• [DATA SUPPLIED]:

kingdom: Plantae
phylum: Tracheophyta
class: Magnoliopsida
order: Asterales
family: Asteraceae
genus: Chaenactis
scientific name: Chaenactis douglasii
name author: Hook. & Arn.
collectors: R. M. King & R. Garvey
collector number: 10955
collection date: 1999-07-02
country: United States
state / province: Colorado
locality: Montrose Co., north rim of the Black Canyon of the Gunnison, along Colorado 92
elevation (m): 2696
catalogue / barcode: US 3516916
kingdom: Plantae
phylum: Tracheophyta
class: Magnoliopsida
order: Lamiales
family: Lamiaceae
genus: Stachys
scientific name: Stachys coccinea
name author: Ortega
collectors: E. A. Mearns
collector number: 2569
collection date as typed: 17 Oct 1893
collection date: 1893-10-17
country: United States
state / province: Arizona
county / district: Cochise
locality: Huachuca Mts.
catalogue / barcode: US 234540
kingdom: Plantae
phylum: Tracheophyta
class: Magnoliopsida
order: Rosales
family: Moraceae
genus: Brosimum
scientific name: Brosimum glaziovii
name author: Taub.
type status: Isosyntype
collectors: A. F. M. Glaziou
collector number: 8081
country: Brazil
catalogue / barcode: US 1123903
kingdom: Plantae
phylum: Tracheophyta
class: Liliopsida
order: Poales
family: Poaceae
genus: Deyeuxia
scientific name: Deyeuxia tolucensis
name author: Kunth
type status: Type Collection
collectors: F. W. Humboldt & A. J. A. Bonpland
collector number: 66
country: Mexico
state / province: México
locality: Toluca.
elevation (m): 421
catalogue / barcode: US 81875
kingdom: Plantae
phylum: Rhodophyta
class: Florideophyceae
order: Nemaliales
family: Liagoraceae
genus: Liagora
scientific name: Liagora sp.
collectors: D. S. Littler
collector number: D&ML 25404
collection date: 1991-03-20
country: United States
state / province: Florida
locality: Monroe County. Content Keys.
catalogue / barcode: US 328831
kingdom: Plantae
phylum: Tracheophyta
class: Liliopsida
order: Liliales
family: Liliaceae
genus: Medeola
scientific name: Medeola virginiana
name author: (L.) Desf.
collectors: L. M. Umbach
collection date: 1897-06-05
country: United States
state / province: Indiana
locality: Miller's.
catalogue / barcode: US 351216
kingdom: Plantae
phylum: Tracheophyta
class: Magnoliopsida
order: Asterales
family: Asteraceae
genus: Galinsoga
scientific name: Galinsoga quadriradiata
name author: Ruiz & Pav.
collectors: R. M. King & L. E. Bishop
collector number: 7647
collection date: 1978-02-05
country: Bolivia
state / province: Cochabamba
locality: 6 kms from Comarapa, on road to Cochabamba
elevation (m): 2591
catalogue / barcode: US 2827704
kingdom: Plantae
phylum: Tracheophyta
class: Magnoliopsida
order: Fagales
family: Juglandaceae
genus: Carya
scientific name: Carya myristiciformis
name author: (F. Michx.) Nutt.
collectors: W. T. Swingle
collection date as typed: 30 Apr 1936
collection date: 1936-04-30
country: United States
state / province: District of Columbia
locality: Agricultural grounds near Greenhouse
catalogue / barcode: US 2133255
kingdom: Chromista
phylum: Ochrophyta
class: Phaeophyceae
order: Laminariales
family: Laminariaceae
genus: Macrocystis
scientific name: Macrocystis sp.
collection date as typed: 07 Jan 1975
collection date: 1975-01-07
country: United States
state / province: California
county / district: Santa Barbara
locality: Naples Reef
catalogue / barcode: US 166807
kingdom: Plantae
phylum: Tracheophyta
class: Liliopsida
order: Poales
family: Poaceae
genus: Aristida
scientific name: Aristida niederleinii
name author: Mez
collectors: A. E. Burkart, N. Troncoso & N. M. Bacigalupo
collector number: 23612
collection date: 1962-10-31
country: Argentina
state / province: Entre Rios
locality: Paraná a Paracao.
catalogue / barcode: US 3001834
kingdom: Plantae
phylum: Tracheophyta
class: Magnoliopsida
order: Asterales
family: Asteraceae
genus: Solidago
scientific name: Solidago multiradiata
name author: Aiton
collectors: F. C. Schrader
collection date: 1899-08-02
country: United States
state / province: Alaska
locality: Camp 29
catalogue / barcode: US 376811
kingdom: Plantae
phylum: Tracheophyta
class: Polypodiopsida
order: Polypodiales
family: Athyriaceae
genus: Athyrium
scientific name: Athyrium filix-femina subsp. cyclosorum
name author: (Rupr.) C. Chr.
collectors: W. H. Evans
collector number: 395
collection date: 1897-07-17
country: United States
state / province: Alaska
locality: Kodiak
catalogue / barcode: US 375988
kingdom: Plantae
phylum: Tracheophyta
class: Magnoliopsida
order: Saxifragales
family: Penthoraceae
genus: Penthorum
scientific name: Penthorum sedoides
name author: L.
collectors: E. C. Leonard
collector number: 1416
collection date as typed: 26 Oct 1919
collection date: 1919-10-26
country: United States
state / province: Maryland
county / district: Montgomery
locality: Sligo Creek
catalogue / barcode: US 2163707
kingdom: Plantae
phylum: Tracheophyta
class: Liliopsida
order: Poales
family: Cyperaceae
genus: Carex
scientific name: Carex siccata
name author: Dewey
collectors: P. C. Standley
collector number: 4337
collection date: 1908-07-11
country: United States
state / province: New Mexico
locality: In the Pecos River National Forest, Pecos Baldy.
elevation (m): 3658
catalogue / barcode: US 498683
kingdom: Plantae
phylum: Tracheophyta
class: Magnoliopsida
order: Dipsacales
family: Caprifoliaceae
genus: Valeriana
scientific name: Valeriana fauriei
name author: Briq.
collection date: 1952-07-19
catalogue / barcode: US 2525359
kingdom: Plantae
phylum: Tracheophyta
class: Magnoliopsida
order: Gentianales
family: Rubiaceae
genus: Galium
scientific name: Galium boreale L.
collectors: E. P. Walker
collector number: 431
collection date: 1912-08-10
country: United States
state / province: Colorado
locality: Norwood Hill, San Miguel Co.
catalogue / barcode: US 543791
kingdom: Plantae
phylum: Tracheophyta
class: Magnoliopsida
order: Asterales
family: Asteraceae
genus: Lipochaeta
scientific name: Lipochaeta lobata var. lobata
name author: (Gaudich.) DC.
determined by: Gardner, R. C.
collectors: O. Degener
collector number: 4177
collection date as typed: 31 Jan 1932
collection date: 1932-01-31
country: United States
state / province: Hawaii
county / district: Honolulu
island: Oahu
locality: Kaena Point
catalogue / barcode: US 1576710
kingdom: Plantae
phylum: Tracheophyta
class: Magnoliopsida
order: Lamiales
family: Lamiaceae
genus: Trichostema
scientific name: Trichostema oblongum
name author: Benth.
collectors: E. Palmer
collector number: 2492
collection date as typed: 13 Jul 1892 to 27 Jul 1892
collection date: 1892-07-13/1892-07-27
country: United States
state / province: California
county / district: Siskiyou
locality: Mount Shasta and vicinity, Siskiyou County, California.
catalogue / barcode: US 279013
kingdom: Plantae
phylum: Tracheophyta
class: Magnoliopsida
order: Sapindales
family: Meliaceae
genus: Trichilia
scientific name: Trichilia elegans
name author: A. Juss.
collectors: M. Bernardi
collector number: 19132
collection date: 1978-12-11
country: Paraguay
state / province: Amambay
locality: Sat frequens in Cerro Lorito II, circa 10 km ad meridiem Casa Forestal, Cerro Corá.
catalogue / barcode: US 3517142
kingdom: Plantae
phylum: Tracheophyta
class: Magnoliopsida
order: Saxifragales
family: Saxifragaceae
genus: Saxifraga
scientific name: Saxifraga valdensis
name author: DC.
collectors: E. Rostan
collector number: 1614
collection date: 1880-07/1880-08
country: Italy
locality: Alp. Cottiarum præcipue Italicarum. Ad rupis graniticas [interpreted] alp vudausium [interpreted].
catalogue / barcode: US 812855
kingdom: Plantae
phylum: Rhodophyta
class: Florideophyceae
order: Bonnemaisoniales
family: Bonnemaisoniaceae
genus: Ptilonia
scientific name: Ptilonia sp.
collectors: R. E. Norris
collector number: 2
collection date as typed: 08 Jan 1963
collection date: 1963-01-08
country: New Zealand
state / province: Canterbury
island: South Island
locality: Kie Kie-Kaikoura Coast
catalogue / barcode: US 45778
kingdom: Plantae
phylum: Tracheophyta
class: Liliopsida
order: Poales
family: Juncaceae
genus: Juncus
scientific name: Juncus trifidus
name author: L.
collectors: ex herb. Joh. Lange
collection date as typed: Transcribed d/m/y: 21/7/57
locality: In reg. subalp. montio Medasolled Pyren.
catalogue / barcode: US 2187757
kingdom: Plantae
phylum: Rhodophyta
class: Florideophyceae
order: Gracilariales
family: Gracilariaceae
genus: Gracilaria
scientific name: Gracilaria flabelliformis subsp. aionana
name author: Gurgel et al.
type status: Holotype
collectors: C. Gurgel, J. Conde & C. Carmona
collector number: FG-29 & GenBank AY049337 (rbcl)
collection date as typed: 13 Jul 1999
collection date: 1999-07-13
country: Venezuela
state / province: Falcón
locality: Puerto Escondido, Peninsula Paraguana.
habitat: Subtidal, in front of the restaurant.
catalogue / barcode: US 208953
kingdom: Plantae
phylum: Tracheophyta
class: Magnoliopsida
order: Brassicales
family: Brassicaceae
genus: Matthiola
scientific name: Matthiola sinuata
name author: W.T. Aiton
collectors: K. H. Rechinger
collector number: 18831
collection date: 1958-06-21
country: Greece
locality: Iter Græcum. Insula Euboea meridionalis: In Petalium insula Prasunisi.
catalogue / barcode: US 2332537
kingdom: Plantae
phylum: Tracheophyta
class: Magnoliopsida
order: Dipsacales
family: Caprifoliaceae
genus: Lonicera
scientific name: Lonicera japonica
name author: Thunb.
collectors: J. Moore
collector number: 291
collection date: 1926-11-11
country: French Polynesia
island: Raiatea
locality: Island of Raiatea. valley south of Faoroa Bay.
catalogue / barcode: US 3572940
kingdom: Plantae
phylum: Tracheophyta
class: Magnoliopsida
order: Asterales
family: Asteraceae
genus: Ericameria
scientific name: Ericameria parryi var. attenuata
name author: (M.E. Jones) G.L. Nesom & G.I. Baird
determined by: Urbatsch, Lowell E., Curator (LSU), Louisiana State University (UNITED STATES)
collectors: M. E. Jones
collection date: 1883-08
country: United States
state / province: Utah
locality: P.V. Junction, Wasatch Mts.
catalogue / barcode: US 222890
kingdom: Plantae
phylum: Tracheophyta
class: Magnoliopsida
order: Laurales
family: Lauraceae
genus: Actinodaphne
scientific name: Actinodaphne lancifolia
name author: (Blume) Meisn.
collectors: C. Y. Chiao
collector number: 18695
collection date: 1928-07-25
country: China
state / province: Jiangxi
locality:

• [REQUIREMENT]: Present everything in the records above from the line containing "collection date: 1978-12-11" down to the line containing "catalogue / barcode: US 812855", both included, as a numbered list, and leave out any blank lines.

• [WRITTEN RESPONSE]:
1. collection date: 1978-12-11
2. country: Paraguay
3. state / province: Amambay
4. locality: Sat frequens in Cerro Lorito II, circa 10 km ad meridiem Casa Forestal, Cerro Corá.
5. catalogue / barcode: US 3517142
6. kingdom: Plantae
7. phylum: Tracheophyta
8. class: Magnoliopsida
9. order: Saxifragales
10. family: Saxifragaceae
11. genus: Saxifraga
12. scientific name: Saxifraga valdensis
13. name author: DC.
14. collectors: E. Rostan
15. collector number: 1614
16. collection date: 1880-07/1880-08
17. country: Italy
18. locality: Alp. Cottiarum præcipue Italicarum. Ad rupis graniticas [interpreted] alp vudausium [interpreted].
19. catalogue / barcode: US 812855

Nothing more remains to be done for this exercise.